Even though it was darker and dirtier than the other ships she'd traveled in, she wasn't nearly as frightened now that she had Alejandro with her. Anyway, she couldn't be frightened, she was too busy reassuring him.
They fumbled their way around in the dark until they found a place to sit together on the metal floor, and the hold was sealed over their heads. Maya felt her brother's hand trembling in hers.
"You know they have to do that," she soothed, before he could say anything. "Would you rather have the ship filling up with water?"
"You're not helping me feel better."
Maya laughed.
"It's not safe," he continued, "being locked down here like this. We could run out of air. If there were a problem, we wouldn't be able to get out."
"Then it's a good thing there won't be any problem."
"If there is, do you think you can save us? You may be special, Maya, like the book says, you might be evolved beyond other humans…but do you really think you're stronger than the sea?"
"Of course not. But I don't think I'll need to fight against the sea. It's not an enemy, you know. It wants to take care of you, just like I do. It'll get us to Panama…"
Alejandro scoffed. "And what good will that do us? We'll be running for the rest of our lives."
Maya shook her head, even though she knew he couldn't see her in the pitch black. "When we find Dr. Suresh he'll know what to do. You worry too much, and you've been running too much. You need to rest, and if you'd just relax a little the sea would help you with that too. It'll rock you to sleep like a baby."
"You're being foolish. I'm a grown man, I don't need anyone to rock me to sleep."

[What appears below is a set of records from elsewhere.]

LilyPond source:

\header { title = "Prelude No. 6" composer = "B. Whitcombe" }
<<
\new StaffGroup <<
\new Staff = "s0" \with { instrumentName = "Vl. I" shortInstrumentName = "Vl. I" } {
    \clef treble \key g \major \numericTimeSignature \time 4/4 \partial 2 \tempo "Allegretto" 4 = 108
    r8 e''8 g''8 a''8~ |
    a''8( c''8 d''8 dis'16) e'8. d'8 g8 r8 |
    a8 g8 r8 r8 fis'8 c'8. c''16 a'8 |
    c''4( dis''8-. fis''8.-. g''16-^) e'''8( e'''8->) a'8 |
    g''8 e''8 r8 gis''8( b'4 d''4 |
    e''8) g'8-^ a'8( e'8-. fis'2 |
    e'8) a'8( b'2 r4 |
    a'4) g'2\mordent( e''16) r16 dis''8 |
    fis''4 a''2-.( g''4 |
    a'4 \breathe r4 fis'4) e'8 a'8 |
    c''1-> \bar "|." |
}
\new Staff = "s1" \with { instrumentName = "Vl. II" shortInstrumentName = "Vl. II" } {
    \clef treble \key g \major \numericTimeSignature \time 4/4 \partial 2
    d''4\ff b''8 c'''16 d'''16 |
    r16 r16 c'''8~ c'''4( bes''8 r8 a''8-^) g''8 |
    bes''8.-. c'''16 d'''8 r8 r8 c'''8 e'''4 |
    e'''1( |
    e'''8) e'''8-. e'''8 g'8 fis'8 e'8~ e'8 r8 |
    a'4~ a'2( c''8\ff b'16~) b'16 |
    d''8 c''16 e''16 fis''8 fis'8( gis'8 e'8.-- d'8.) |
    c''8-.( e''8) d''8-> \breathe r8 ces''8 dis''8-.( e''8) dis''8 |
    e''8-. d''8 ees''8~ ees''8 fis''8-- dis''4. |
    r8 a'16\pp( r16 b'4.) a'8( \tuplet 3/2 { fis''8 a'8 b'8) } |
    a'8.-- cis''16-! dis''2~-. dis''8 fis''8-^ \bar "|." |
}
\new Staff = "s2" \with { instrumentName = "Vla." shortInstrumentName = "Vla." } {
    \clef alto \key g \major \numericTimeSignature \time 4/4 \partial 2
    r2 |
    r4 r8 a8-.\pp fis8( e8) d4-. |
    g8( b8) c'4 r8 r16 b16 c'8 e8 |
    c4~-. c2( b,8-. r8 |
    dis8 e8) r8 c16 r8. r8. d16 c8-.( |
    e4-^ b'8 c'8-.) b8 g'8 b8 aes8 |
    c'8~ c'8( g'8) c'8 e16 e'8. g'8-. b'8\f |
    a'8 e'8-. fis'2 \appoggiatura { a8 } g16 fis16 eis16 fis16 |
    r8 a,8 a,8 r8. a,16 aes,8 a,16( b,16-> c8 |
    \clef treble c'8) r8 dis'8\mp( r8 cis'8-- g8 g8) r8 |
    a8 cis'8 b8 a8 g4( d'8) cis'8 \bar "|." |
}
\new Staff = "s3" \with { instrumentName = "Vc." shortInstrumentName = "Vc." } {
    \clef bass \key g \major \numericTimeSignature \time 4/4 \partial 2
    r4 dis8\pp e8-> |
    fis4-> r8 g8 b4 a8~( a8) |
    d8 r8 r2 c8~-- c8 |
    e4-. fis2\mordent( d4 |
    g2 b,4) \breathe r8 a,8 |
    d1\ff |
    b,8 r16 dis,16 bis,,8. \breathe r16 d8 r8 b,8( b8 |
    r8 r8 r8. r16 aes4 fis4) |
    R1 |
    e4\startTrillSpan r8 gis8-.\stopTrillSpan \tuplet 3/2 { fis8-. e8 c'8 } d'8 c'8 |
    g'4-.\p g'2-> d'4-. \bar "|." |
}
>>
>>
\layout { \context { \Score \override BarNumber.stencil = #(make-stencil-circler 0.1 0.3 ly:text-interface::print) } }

But then he let her put her arms around him, let her bring his head to her chest and rock him in rhythm with the waves. Maya sang to him,
Duérmete mi niño, dúermete mi amor
Duérmete pedazo de mi corazón
"Don't, Maya, he said softly, but he didn't move. She smoothed her fingers through his silky hair, and she kissed the wide plane of his forehead.
Arrorró mi niño, arrorró mi amor
Arrorró pedazo de mi corazón
When he tried to move away she pulled him close and he went still, and she kissed him some more - kissed the bridge of his nose, the apple of his cheek, the seashell of his ear. Alejandro curled up against her chest, let her wrap herself around him like comfort.
"I'll take care of you," she said stroking him with her hands, "just like I always have, ever since we were kids. I'll keep you safe."
"I've never been safe with you, Maya. I'll drown in you."
But he was the one to kiss her on the mouth, and even in the sealed container they could both breathe just fine. Maya hummed the lullaby against his lips, and Alejandro didn't say anything more.
It wasn't the most dangerous leg of their journey, but it was the time the danger did the most to bring them together. Later they would face real evil, not just the indifference of smugglers and nature. Ugly men who tried to take advantage, and one handsome man who finally managed to drive them apart. But for those few hours it was just Maya and Alejandro touching each other and rocked by the sea, and the rest of the world didn't matter.